Procedimento di scioglimento della comunione, attraverso il quale il diritto di ciascun partecipante ad una quota del bene o dei beni comuni viene sostituito con un diritto (esclusivo) su di una parte determinata di tali beni. Di regola, ciascuno dei partecipanti può sempre domandare lo scioglimento della comunione, ma i comproprietari possono pattuire di rimanere in comunione per un periodo non maggiore di dieci anni (art. 1111 c.c.). Lo scioglimento della comunione, inoltre, non può essere chiesto quando si tratta di cose che, se divise, cesserebbero di servire all’uso cui sono destinate (art. 1112 c.c.). La divisione ha luogo in natura, se la cosa può essere comodamente divisa in parti corrispondenti alle quote dei partecipanti. La divisione, che ha natura dichiarativa ed effetto retroattivo (al momento in cui è sorta la comunione), è volontaria (o contrattuale), quando è l’effetto di un accordo di tutti i partecipanti, ed è invece giudiziale quando viene disposta dal giudice. La divisione contrattuale, quando riguarda beni immobili, deve essere fatta per atto scritto ed è soggetta a trascrizione.
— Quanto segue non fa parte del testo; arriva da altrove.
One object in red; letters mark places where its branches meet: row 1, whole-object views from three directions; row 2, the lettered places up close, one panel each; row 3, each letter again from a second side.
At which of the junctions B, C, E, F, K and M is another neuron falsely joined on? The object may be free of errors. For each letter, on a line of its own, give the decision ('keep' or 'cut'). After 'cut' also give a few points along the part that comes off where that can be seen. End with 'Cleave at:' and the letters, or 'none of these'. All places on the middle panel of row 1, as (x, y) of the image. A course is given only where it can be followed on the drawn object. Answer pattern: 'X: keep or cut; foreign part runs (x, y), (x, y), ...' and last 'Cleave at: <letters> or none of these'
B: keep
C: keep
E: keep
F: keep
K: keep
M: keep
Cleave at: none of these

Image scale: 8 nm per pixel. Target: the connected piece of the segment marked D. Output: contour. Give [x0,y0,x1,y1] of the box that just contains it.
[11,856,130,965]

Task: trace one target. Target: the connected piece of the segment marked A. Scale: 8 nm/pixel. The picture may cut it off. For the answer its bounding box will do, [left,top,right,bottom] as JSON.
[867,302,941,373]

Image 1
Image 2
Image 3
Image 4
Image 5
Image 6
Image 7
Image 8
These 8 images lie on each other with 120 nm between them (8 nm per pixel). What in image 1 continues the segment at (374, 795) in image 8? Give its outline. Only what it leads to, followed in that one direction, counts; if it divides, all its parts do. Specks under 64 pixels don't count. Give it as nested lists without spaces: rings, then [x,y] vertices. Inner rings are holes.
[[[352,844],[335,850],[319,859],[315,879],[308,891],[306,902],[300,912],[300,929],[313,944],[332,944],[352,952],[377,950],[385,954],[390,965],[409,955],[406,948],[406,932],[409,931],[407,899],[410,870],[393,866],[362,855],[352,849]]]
La divisione giudiziale ha luogo in difetto di un accordo delle parti e può essere richiesta da ciascuno dei partecipanti con domanda rivolta nei confronti di tutti gli altri. Alla divisione delle cose comuni si applicano le norme sulla divisione dell’eredità, in quanto non siano in contrasto con quelle stabilite per la prima (art. 1116 c.c.).